PARP inhibitors have completely revolutionized how we're treating ovarian cancer, first being explored in the treatment setting and now moving up into front-line maintenance. We were curious to see if utilizing PARP as a neoadjuvant treatment in lieu of chemotherapy might be reasonable in a population with germline-mutant ovarian cancer.
And so, we started a small feasibility study, because we really wanted to make sure the patients were safe, and the way we defined feasibility was either the lack of disease progression or lack of unacceptable toxicity, like a dose interruption in more than 2 weeks or requirement for two dose reductions. We allowed patients that had either a germline mutant BRCA, RAD51C, RAD51D, or PALB2 mutation, and were dispositioned to neoadjuvant chemotherapy. They could be dispositioned to the NOW trial, which was two cycles, so 2 months of olaparib as a single agent.

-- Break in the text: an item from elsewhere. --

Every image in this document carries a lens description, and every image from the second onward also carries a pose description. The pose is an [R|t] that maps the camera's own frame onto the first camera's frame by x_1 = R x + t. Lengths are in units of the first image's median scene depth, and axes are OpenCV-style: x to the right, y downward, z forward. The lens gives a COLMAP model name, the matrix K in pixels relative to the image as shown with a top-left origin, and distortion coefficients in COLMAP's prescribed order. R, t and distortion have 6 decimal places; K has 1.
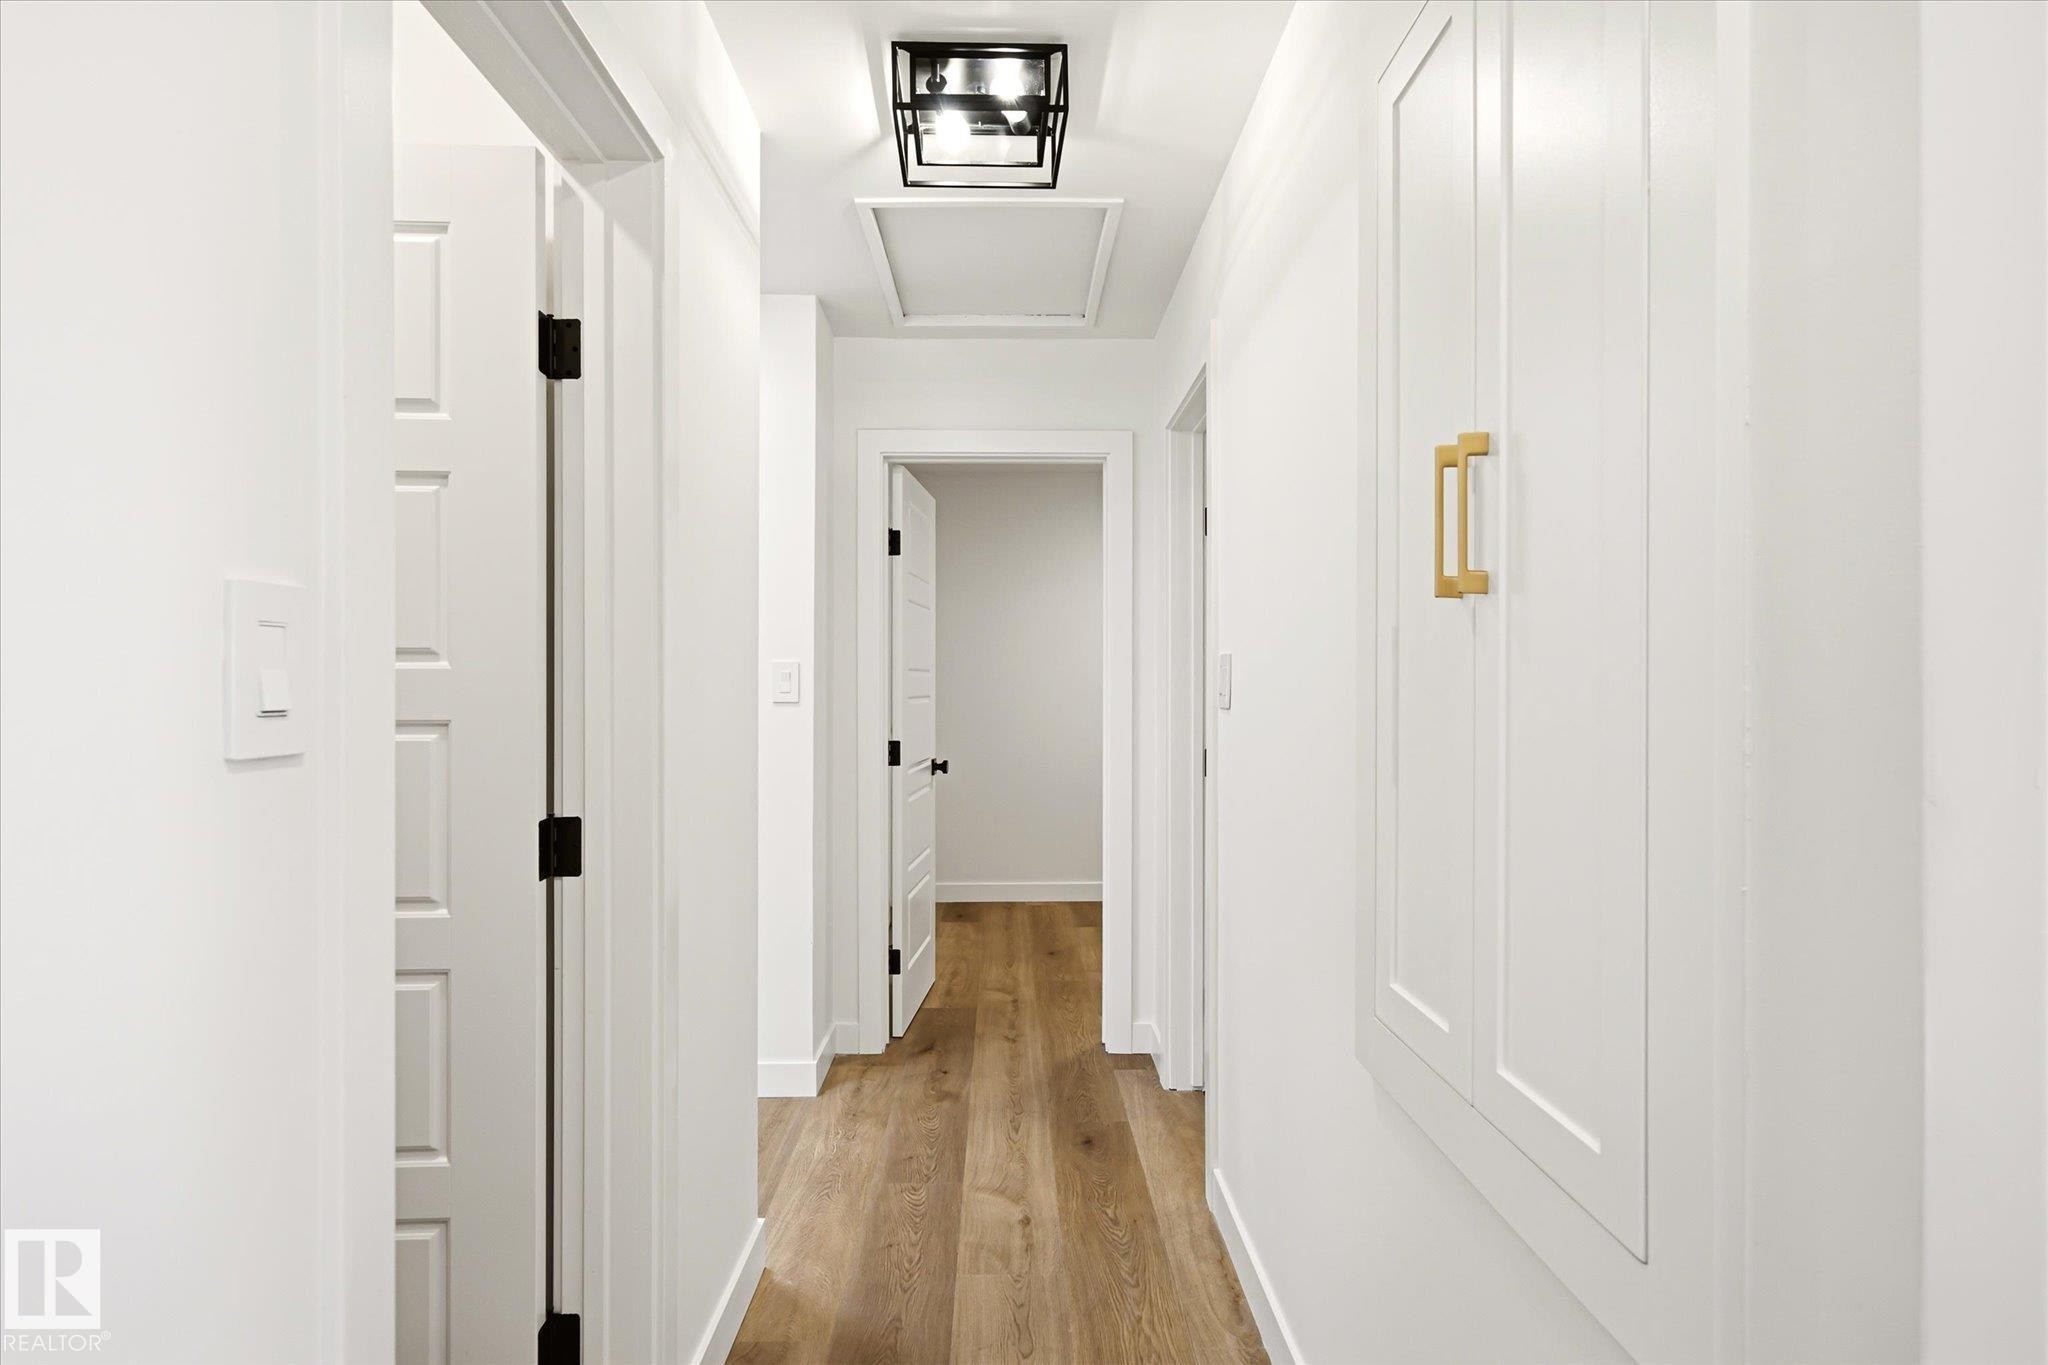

Importantly, we got tissue collection, both pre-treatment as well as after the two cycles of therapy. At that time, the patients were imaged and determined if they could move to surgery directly without any chemotherapy or if they needed further therapy. And our hope was that we would see the majority of patients being able to transition right to surgery.
The good news is, we were. Everybody was able to receive the two cycles. Only one patient required a dose reduction and a dose interruption. Of the patients that went right to surgery, there was 13 of them that were able to go right to surgery. So 86% didn't require any chemotherapy. And excitingly, amongst those patients that did have surgery, the optimal tumor reduction rate to no gross residual disease was 86%. So our ultimate goal was achieved. In addition, the remainder of the patients who had surgery all had optimal tumor reductions. And so we were very excited and intrigued by that. Now, we did even have one patient that had a pathologic complete response, so very exciting results there.
And when we looked at other markers of efficacy, we saw about 60% of patients had a response to therapy amongst those that had measurable disease, and importantly, 93% had a reduction in their CA125, including the best percent change of 81%. So we saw a huge drop in the tumor markers that indicate benefit from therapy.
So, small study, but very intriguing that we might be able to transition to a completely targeted therapy in the upfront setting for patients with germline mutations in the setting of advanced ovarian cancer. One of the other really exciting things we saw was patients were enthusiastic about it, and in fact, several of the patients declined to get any chemotherapy. They, instead, transitioned immediately to PARP inhibitor after their surgery. So, to be determined if this is truly a safe and effective option, but this will need to be explored in larger trials.